Owning Space
An article in the Daily Mail bemoans a pundit's musings about billionaires owning land on the moon.
Until 1860, the flag of the British Hudson Bay Company flew at Fort Vancouver, 12 miles north of my 1960-built house. Britain, a nation full of brilliant people, which once claimed Oregon, owned the eastern United States, Ireland, India, Palestine, Egypt, Hong Kong, and other bits of real estate on which the sun never set, nonetheless has had trouble retaining both billionaires and offshore acreage.
So ... the opinions of British off-brand tabloids in matters of off-earth ownership are disputable.
As someone living on ground formerly used by the Chinook tribe, on the border with the Clatskanie and Kalapuya, I've noticed that land is owned by members of the most powerful gang. My mortgage is indirectly owned by the Chinese, who have been nice about not repossessing it (so far). Lawyers can argue about who owns what, but the first to grab and hold the land against all comers, prevails - until a bigger army comes along.
That said, "land" is an outdated concept. Farmers are poor, Monsanto is rich. Bits trump atoms, and productivity outperforms place. That is why the Chinese own my mortgage, not vice versa. When we pull our heads out of Hollywood's anus, and start thinking with them again, this will change. Geopolitics is about mobility, not acreage. Projecting 19th century values into the 21st century is misleading.
In space, a few tiny lumps of rock are almost irrelevant compared to energy and orbits. The sun produces 380 trillion terawatts. The Earth intercepts 170,000 terawatts, the moon intercepts 13,000 terawatts. All the other planets intercept 13 times as much, totalling a tiny 4.2 parts per billion of total solar output. The really interesting claims will be on the other 99.9999996% of the sun's energy output, and the orbits of the machines that use it.
I don't need the moon, or any particular body, to build orbiting machines. Though convenient, the moon is not essential. The inverted pyramid of rock, magma, and molten iron under "my" 0.65 acres of land weighs 1.2E14 kilograms, with a delta-V from depths to earth orbit lower than the delta-V from any asteroid. "My" mass could be spread into a molecular-engineered foil intercepting a million terawatts, more than the Earth, half as much as all the planets combined. I would rather leave my garden intact, and buy mass from your wedge. Or your tailpipe emissions; you discard all that yummy carbon, I'll take it!
Planets and other orbiting objects are mostly collision hazards and orbit perturbers. We don't need much of them to build a solar system economy.
Orbits are what really matter. Property rights in space will be an evolution of navigation and derelict hazard rights. There are ways to map orbits onto a torus, nest the torii, and fill space with huge numbers of non-intersecting orbits, with millions of objects sequenced along those orbits. Light pressure and multi-body gravitation perturb those orbits, expanding the easements around orbital properties. There remains a LOT of cubic out there.

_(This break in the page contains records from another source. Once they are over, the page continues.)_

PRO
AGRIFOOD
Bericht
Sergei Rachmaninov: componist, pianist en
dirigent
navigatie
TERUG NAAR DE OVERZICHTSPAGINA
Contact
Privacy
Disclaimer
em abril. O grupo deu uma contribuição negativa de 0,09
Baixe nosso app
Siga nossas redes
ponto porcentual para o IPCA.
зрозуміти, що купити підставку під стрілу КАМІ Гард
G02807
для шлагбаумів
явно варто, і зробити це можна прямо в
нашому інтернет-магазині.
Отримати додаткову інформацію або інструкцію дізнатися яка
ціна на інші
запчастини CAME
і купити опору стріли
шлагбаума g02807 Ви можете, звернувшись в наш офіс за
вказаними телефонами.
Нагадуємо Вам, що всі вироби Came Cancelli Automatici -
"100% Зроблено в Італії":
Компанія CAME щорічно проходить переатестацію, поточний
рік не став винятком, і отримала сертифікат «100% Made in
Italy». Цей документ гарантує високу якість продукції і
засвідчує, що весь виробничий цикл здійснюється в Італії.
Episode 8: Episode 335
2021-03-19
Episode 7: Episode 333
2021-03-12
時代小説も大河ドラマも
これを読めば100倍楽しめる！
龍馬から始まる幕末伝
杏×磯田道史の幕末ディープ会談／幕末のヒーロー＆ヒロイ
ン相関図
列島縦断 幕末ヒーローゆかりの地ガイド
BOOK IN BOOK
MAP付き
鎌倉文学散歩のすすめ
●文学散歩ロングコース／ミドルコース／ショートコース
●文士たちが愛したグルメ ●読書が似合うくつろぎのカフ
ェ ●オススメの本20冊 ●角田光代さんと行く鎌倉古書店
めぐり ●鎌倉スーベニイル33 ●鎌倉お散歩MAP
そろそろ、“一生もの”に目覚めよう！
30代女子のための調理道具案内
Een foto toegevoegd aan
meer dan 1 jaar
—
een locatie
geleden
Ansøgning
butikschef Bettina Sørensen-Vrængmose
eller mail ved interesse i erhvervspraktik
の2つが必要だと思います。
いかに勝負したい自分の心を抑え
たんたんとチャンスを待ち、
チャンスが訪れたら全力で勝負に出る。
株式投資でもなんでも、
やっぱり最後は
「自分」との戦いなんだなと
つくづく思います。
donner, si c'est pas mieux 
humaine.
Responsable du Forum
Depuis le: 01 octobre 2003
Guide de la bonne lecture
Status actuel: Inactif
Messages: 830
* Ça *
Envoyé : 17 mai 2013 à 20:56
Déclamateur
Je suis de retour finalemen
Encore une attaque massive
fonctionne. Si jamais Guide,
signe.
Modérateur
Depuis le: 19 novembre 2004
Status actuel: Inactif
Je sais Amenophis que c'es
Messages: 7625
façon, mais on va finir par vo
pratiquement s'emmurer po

Leaving an assigned orbit and colliding with an object in another assigned orbit will be grounds for a lawsuit. "Property" is about who gets to sue whom when collisions occur; it is "my lane" if you hit my car while changing lanes, and your insurance company that pays. Unless it is my planeload of haji pilgrims versus your global navy, in which case See figure 1.
The planets may function as benchmarks for orbital property. When someone changes a planet's orbit by launching enormous quantities of mass from it, that may lead to legal wrangling as we recalculate the resulting orbits. Rearranging the mass on the surface won't matter much, the center of mass does not move, and hydrostatic equilibrium will restore the small harmonic components of the gravity field.
If there are billionaires silly enough to blow their fortunes on deeds for lunar surface (issued by what authority, backed by what military force?) let them. If one of them charges too much for regolith, I'll buy from a different silly billionaire. Or just take it and ignore their complaints - that's what we did to the Chinook tribe. There is plenty of usable mass down here and out there, nobody can corner the market. The trick is to use mass sparingly, and use energy abundantly, transforming it into high value products like carefully crafted gigabits.
In the information age, the only valuable item is intelligent attention. A billionaire has no more of that than I do.